The market appears to be shifting its attention to positive developments with the group’s assets in Colombia.
Despite being affected by unseasonable rain levels, the company is on track to tap into an Ecuadorian pipeline from the end of June which will address a bottleneck at its flagship Platanillo block and drastically reduce transportation costs for its crude.
It guides for a year end production rate of 7,200 barrels of oil per day (bopd) against an average rate in 2015 of 4,437 bopd.
Elsewhere in Colombia, Amerisur has signed a modification of its farm out agreement with Canacol on the Coati block, increasing the farm in participation of Canacol from 20% to 40%.
In return, Canacol will carry $10.75 million of exploration costs, of which $6.95 million is outstanding in favour of Amerisur.
The Jaguarete-1 well in Paraguay did find oil but it is unlikely to be commercially extractable – the company says it will carry out further analysis of the geology it encountered over the next 18 months and in the interim focus its resources on its Colombian assets.

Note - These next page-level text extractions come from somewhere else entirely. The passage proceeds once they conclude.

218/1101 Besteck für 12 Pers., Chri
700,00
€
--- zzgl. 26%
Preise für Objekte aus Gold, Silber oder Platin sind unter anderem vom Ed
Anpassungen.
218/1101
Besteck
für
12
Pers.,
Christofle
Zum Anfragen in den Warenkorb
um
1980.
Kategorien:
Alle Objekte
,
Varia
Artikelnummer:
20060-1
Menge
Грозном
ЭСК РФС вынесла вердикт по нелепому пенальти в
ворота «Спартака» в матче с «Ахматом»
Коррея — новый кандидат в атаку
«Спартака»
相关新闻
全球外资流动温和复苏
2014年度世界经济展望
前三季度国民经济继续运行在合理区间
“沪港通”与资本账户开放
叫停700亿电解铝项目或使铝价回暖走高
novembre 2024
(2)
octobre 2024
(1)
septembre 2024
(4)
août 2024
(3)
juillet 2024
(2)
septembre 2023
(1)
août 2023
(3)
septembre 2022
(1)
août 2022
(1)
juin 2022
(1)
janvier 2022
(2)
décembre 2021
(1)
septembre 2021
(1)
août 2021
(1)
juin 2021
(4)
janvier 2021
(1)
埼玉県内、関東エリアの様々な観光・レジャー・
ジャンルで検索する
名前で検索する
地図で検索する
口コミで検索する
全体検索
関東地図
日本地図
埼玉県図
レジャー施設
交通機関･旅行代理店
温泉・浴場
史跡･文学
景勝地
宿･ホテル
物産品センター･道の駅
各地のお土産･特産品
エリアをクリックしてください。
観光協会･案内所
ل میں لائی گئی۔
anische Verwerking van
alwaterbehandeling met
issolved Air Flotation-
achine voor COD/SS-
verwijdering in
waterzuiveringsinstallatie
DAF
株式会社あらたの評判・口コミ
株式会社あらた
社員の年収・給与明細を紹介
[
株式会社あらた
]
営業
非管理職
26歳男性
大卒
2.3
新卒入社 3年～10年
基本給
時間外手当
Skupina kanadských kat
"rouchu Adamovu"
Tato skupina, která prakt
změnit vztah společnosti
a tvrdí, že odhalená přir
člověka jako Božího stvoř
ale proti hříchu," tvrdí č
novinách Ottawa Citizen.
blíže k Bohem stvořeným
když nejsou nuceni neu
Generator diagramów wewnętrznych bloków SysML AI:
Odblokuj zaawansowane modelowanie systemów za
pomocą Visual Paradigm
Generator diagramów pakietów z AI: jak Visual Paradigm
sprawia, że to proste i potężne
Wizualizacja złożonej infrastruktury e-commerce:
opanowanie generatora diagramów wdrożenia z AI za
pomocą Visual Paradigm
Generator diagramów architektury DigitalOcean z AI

Broker Cantor Fitzgerald, which has a ‘buy’ recommendation and 39p price target on the stock, says: ‘With a near term step change in cash flow generation through the de-bottlenecking of its production base, underpinned by a fully funded appraisal and high impact exploration programme in Colombia, we believe Amerisur's shares offers investors a low risk entry point in an already undervalued sector.’